Possible for a 64bit CPU to fail down to 32-bit?

Everyone saying that it's impossible that a CPU could fail to 32-bits is potentially wrong. On the surface level, the distinction between a 32-bit and 64-bit CPU is the word size. This is just essentially a measure of how large the chunks of data that the processor deals with are. This means 64-bit CPUs have 64-bit registers (used to load/store values into and the results of computations--you can think of them as the paper you use when you're doing math just as you write down the problem, intermediate steps, and the answer, CPUs store that sort of info in registers), can read from memory in 64-bit chunks (and no--mind you--by memory I don't mean RAM. RAM is much too slow for a CPU to read directly from, and only at 64 bits at a time. I mean the CPU's cache. Ultimately all instructions your CPU runs are read from the far faster cache), and so on.

What you should take away from a lot of this is that the word size dictates the physical structure--on the transistor level--of the CPU. In a CPU there are variois components that are connected In a pathway. You might have an ALU connected to a pipeline register. Or opcode logic connected to an ALU. The point is you can imagine that the "wiring" that connects the "upper bits" of the 64 bits somehow failed (also note that Intel CPUs are little endian so it's really the "lower bits") on one of he steps.

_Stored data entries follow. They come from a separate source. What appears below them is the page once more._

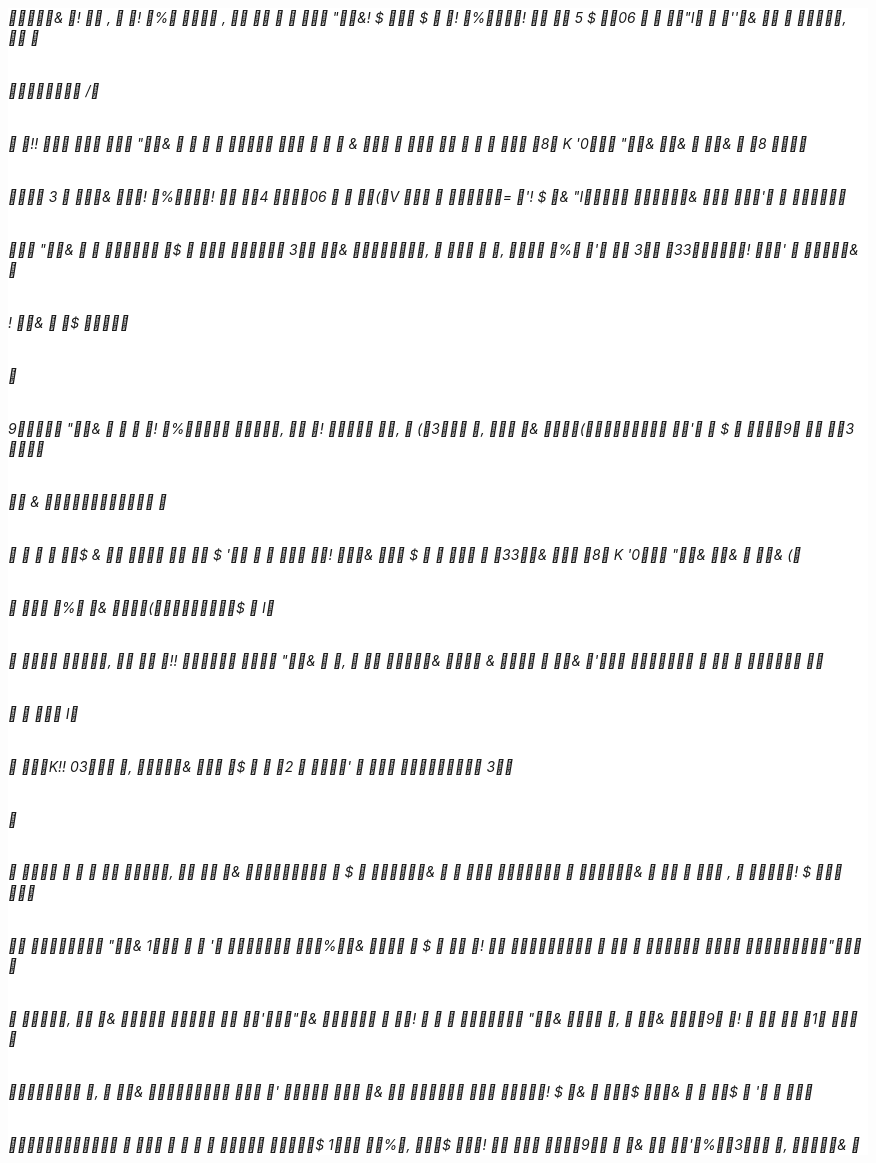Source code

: ###### & !  ,  ! %  ,      "&! $  $  ! %!   5 $ 06   "I  ''&   ,   


######  / 

######  !!    "&          &         8 K '0 "& &  &  8  

######  3  & ! %!  4 06   (V   = '! $ & "I &  '   

######  "&    $    3 & ,    ,  % '  3 33! '  &  

###### ! &  $  

######  

###### 9 "&    ! % ,  !  ,  (3 ,  & ( '  $  9  3  

######  &   

######     $ &     $ '    ! &  $     33&  8 K '0 "& &  & ( 

######   % & ($  I 

######   ,   !!   "&  ,   &  &   & '       

######    I 

######  K!! 03 , &  $   2  '    3 

######  

######       ,   &   $  &      &     ,  ! $   

######   "& 1   '  %&   $   !         "  

######  ,  &    '"&   !     "&  ,  & 9 !    1   

######  ,  &   '   &    ! $ &  $ &   $  '   

######         $ 1 %, $ !   9  &  '%3 , & 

If you've ever programmed a 64-bit machine in assembly you'll be familiar with the fact that there are special 32-bit registers that essentially allow you to access the 32-bit section of the 64-bit registers. That's how 64-bit CPUs run in 32-bit mode (but this property isn't universal to 64-bit CPUs and only works because x86-64 is an extension of he original x86 instruction set. Things like opcode location in the address space and so on and so forth surely had to be maintained.

Anyway, with all that in mind, you can imagine that some process in the CPU that deals with the extra 32-bits of the 64-bit address space fails that doesn't affect 32-bit functionality. But I think with how ferociously complicated modern CPUs are and how many operations are performed by the CPU itself and not from instructions from memory (things like pipelining are physically hard-coded onto the CPU) leads me to believe such an error is either extremely extremely improbably or potential impossible on modern architecture. However, from my simple what-I-learned-as-an-undergrad-taking-a-computer-systems-class it seems possible.